Pollan and such groups as the Union of Concerned Scientists have argued that we need a new farm and food system, not linked to GMOs, that relies on crop rotation, cover crops and the use of natural pest predators instead of relying on synthetic fertilizers and pesticides. These views are popular among the public and critics of modern agriculture, but most agricultural experts and scientists say they are too simplistic. Europe, for example one of the world’s most productive farm regions relies primarily on well-managed monoculture farming.
It’s true that in the case of harvest crops like corn, wheat and soybeans, diversity of plantings can increase the quality of the soil and break up pest cycles. But that’s largely what’s already happening, even on large commodity farms that use GMOs, according to a 2013 report by the U.S. Department of Agriculture:
Based on recent data from USDA’s Agricultural Resource Management Survey (ARMS), only about 18 percent of cropland planted to corn in 2010 was in corn continuously over the previous 3 years.
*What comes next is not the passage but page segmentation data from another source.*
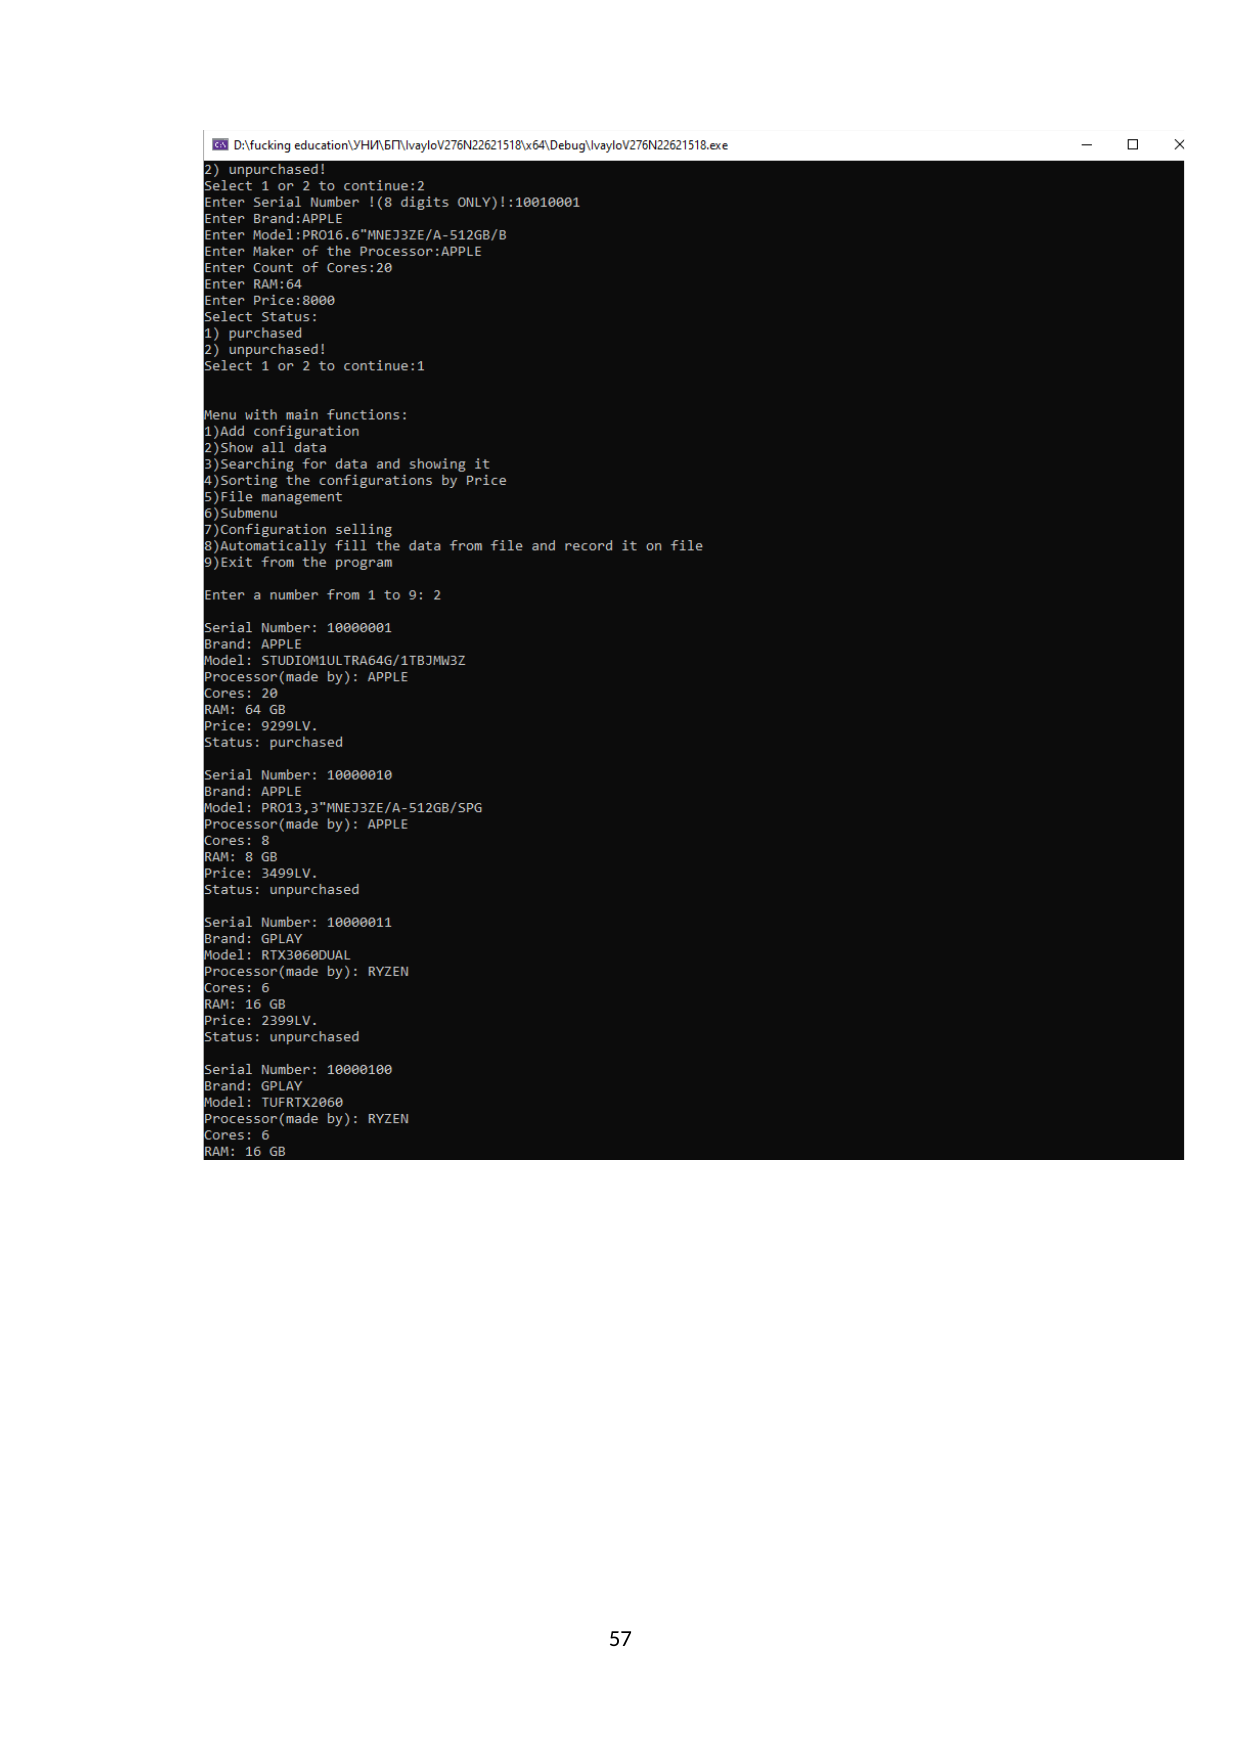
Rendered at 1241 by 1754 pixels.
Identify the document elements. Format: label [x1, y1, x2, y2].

picture [203, 130, 1185, 1160]
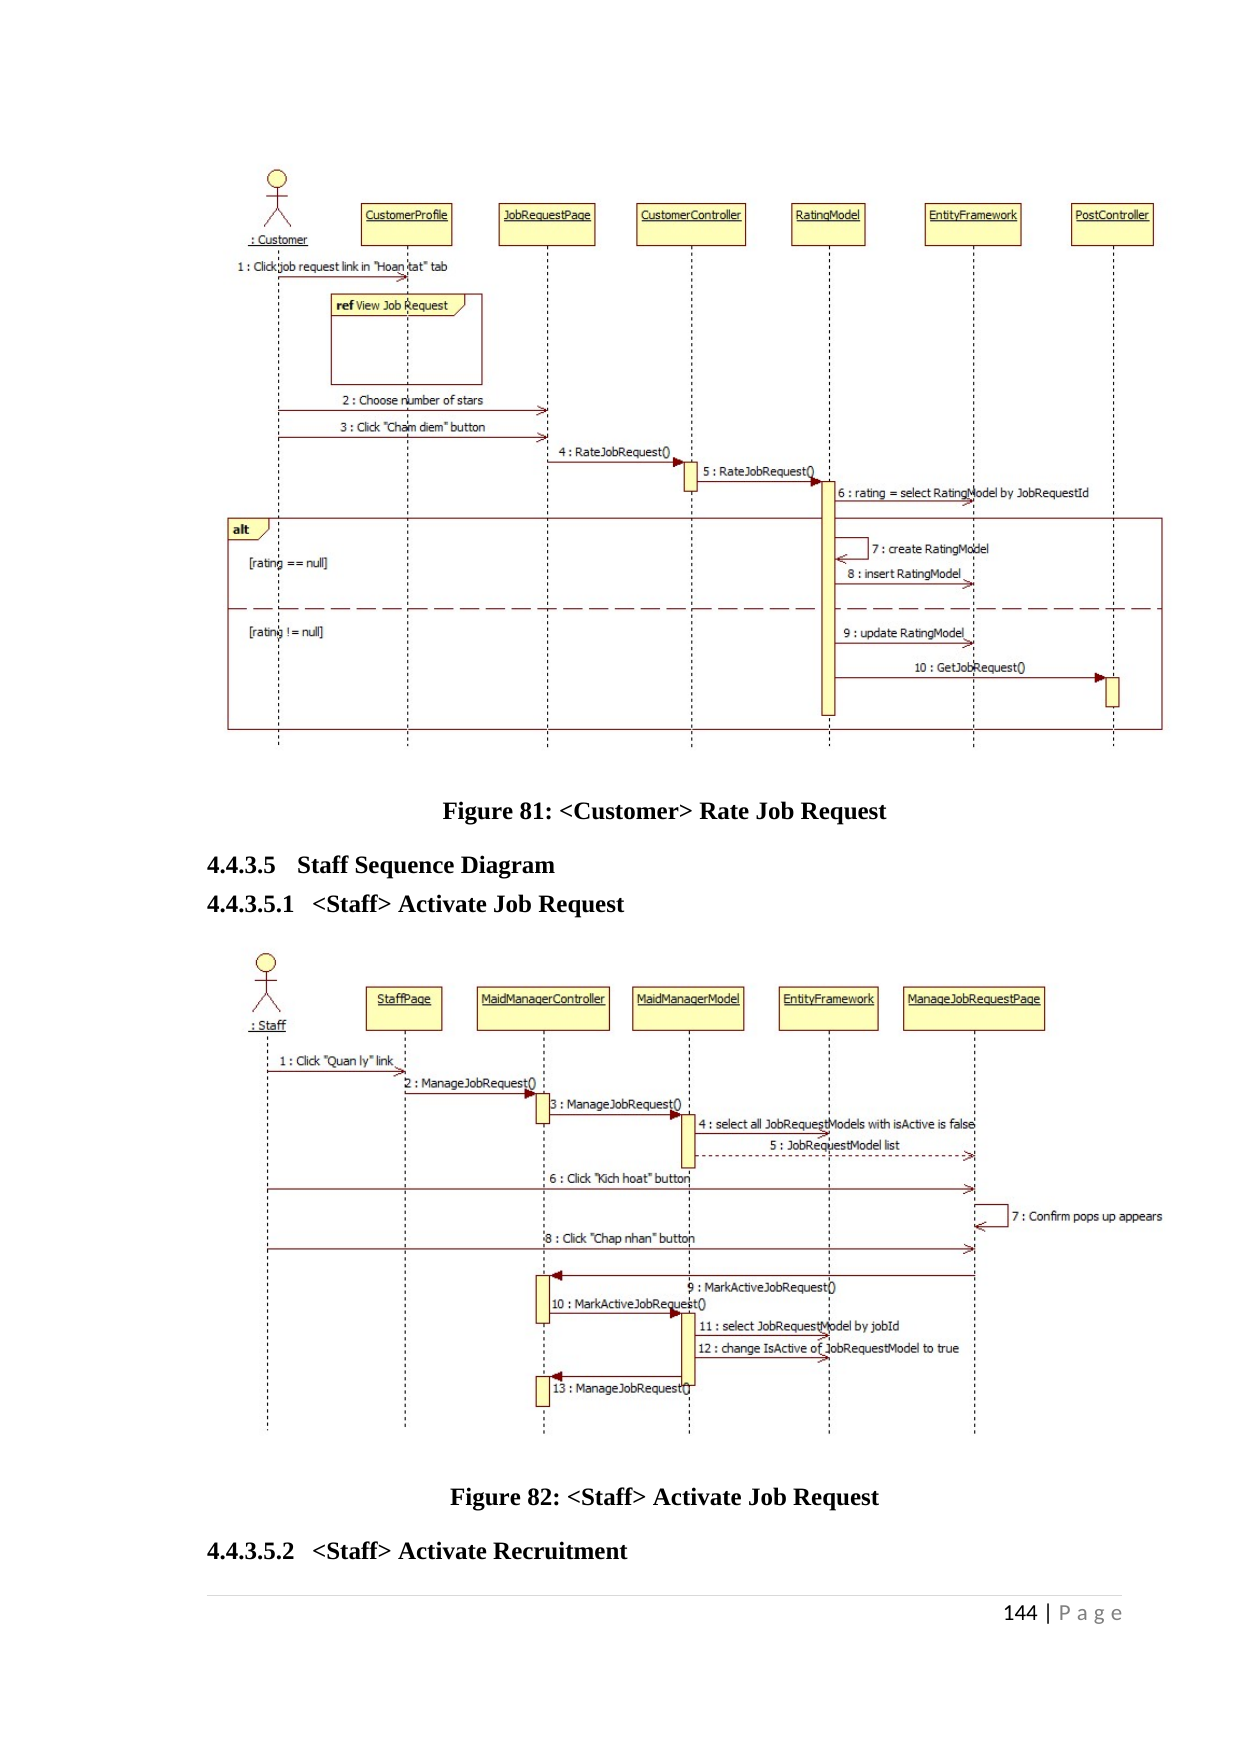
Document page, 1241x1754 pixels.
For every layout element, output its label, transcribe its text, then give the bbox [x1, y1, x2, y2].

picture [206, 930, 1184, 1457]
subtitle <Staff> Activate Recruitment [207, 1536, 1122, 1564]
subtitle Figure 81: <Customer> Rate Job Request [207, 796, 1122, 825]
subtitle Figure 82: <Staff> Activate Job Request [207, 1482, 1122, 1511]
picture [206, 147, 1183, 772]
subtitle <Staff> Activate Job Request [207, 889, 1122, 918]
subtitle Staff Sequence Diagram [207, 850, 1122, 879]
For wheat, the numbers are similar about 14 percent of spring wheat acreage in 2009 was in wheat continuously over the previous 3 years. For soybeans, continuous cropping is less common. In 2006, about 6 percent of soybean acreage had been planted to soybeans continuously for at least 3 years.
What about biodiversity? There’s been considerable debate about the diversity of the seed bank available to farmers. Critics often argue that declining options are to blame for fruits and vegetables lacking in flavors enjoyed by earlier generations.
One of the problems faced by large-scale farmers is that they have to consider more than just the flavor of a particular seed choice. Will it survive long trips to distant markets? Will it ripen too soon or too late? Will it be attractive to consumers? Those factors, alone, have pushed some seed choices to the margins, in favor of those considered better for industrial farms.
An oft-cited 1983 study by the Rural Advancement Foundation International looked at seed choices available in 1903 and compared them to those still available 80 years later. The results suggested a decline of more than 90 percent of seed options, represented in this National Geographic graphic.
The findings were challenged in a 2009 study, by University of Georgia researchers Paul Heald and Susanna Chapman, that looked at seeds available in 1903 and 2004. They came to a starkly different conclusion, arguing that many of the supposedly lost seeds were simply the same variety sold under multiple names:
According to the conventional wisdom, the twentieth century was a disaster of monumental proportions for vegetable crop diversity. The conventional wisdom is wrong. Our study of 2004 commercial seed catalogs shows twice as many 1903 crop varieties surviving as previously reported in the iconic 1983 study on vegetable crop diversity. More important, we find that growers in 2004 had as many varieties to choose from (approximately 7100 varieties among 48 crops) as did their predecessors in 1903 (approximately 7262 varieties among the same 48 crops). In addition, we cast doubt on the number of distinct varieties actually available in 1903 by examining historical sources that expose the systematic practice of multiple naming.